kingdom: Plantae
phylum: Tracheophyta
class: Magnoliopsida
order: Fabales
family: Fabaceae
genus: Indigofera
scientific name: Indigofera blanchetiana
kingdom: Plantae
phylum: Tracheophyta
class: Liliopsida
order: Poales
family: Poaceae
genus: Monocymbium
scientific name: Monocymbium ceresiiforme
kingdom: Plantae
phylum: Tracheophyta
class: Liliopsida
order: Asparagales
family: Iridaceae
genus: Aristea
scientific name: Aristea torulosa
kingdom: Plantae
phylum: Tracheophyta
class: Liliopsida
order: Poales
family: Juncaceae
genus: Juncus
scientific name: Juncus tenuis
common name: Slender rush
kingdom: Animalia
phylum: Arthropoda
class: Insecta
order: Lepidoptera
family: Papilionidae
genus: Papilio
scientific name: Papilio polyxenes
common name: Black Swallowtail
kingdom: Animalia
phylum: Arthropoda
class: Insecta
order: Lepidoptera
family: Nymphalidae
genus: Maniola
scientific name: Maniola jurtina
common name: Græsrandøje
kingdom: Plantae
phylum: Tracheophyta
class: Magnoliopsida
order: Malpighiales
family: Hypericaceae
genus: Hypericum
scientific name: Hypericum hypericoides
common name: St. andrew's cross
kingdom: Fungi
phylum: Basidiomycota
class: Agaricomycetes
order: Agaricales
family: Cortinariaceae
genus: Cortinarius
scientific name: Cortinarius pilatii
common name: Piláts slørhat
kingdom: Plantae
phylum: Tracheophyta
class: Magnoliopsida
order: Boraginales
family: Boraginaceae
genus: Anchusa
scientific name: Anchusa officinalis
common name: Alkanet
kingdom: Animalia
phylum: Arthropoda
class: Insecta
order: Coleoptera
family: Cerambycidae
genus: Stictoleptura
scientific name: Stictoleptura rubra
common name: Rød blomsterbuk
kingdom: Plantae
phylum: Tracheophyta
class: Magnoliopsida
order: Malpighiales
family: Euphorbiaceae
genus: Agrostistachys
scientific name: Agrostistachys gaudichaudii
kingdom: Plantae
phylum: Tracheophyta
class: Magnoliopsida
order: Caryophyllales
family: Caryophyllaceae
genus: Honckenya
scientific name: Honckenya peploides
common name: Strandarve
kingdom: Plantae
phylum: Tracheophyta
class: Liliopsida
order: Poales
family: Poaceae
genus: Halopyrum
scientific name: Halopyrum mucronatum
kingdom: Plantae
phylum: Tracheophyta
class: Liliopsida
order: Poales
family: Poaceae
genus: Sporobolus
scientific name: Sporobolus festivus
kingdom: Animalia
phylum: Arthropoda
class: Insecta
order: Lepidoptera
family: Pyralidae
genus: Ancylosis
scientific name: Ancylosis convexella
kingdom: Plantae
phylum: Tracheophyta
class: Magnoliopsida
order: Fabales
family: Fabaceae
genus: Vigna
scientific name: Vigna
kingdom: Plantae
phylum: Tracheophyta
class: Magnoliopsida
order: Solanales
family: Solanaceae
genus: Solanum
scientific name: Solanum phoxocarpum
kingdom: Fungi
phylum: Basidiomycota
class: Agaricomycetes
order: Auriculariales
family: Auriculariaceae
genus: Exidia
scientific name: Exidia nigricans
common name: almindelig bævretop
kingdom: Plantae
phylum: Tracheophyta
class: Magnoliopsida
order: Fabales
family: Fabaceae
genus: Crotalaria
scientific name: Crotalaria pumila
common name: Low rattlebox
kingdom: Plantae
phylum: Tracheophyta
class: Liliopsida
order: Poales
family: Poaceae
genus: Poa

**Written instruction**
Copy every line of the records above without changing anything.

**Answer for this exercise**
kingdom: Plantae
phylum: Tracheophyta
class: Magnoliopsida
order: Fabales
family: Fabaceae
genus: Indigofera
scientific name: Indigofera blanchetiana
kingdom: Plantae
phylum: Tracheophyta
class: Liliopsida
order: Poales
family: Poaceae
genus: Monocymbium
scientific name: Monocymbium ceresiiforme
kingdom: Plantae
phylum: Tracheophyta
class: Liliopsida
order: Asparagales
family: Iridaceae
genus: Aristea
scientific name: Aristea torulosa
kingdom: Plantae
phylum: Tracheophyta
class: Liliopsida
order: Poales
family: Juncaceae
genus: Juncus
scientific name: Juncus tenuis
common name: Slender rush
kingdom: Animalia
phylum: Arthropoda
class: Insecta
order: Lepidoptera
family: Papilionidae
genus: Papilio
scientific name: Papilio polyxenes
common name: Black Swallowtail
kingdom: Animalia
phylum: Arthropoda
class: Insecta
order: Lepidoptera
family: Nymphalidae
genus: Maniola
scientific name: Maniola jurtina
common name: Græsrandøje
kingdom: Plantae
phylum: Tracheophyta
class: Magnoliopsida
order: Malpighiales
family: Hypericaceae
genus: Hypericum
scientific name: Hypericum hypericoides
common name: St. andrew's cross
kingdom: Fungi
phylum: Basidiomycota
class: Agaricomycetes
order: Agaricales
family: Cortinariaceae
genus: Cortinarius
scientific name: Cortinarius pilatii
common name: Piláts slørhat
kingdom: Plantae
phylum: Tracheophyta
class: Magnoliopsida
order: Boraginales
family: Boraginaceae
genus: Anchusa
scientific name: Anchusa officinalis
common name: Alkanet
kingdom: Animalia
phylum: Arthropoda
class: Insecta
order: Coleoptera
family: Cerambycidae
genus: Stictoleptura
scientific name: Stictoleptura rubra
common name: Rød blomsterbuk
kingdom: Plantae
phylum: Tracheophyta
class: Magnoliopsida
order: Malpighiales
family: Euphorbiaceae
genus: Agrostistachys
scientific name: Agrostistachys gaudichaudii
kingdom: Plantae
phylum: Tracheophyta
class: Magnoliopsida
order: Caryophyllales
family: Caryophyllaceae
genus: Honckenya
scientific name: Honckenya peploides
common name: Strandarve
kingdom: Plantae
phylum: Tracheophyta
class: Liliopsida
order: Poales
family: Poaceae
genus: Halopyrum
scientific name: Halopyrum mucronatum
kingdom: Plantae
phylum: Tracheophyta
class: Liliopsida
order: Poales
family: Poaceae
genus: Sporobolus
scientific name: Sporobolus festivus
kingdom: Animalia
phylum: Arthropoda
class: Insecta
order: Lepidoptera
family: Pyralidae
genus: Ancylosis
scientific name: Ancylosis convexella
kingdom: Plantae
phylum: Tracheophyta
class: Magnoliopsida
order: Fabales
family: Fabaceae
genus: Vigna
scientific name: Vigna
kingdom: Plantae
phylum: Tracheophyta
class: Magnoliopsida
order: Solanales
family: Solanaceae
genus: Solanum
scientific name: Solanum phoxocarpum
kingdom: Fungi
phylum: Basidiomycota
class: Agaricomycetes
order: Auriculariales
family: Auriculariaceae
genus: Exidia
scientific name: Exidia nigricans
common name: almindelig bævretop
kingdom: Plantae
phylum: Tracheophyta
class: Magnoliopsida
order: Fabales
family: Fabaceae
genus: Crotalaria
scientific name: Crotalaria pumila
common name: Low rattlebox
kingdom: Plantae
phylum: Tracheophyta
class: Liliopsida
order: Poales
family: Poaceae
genus: Poa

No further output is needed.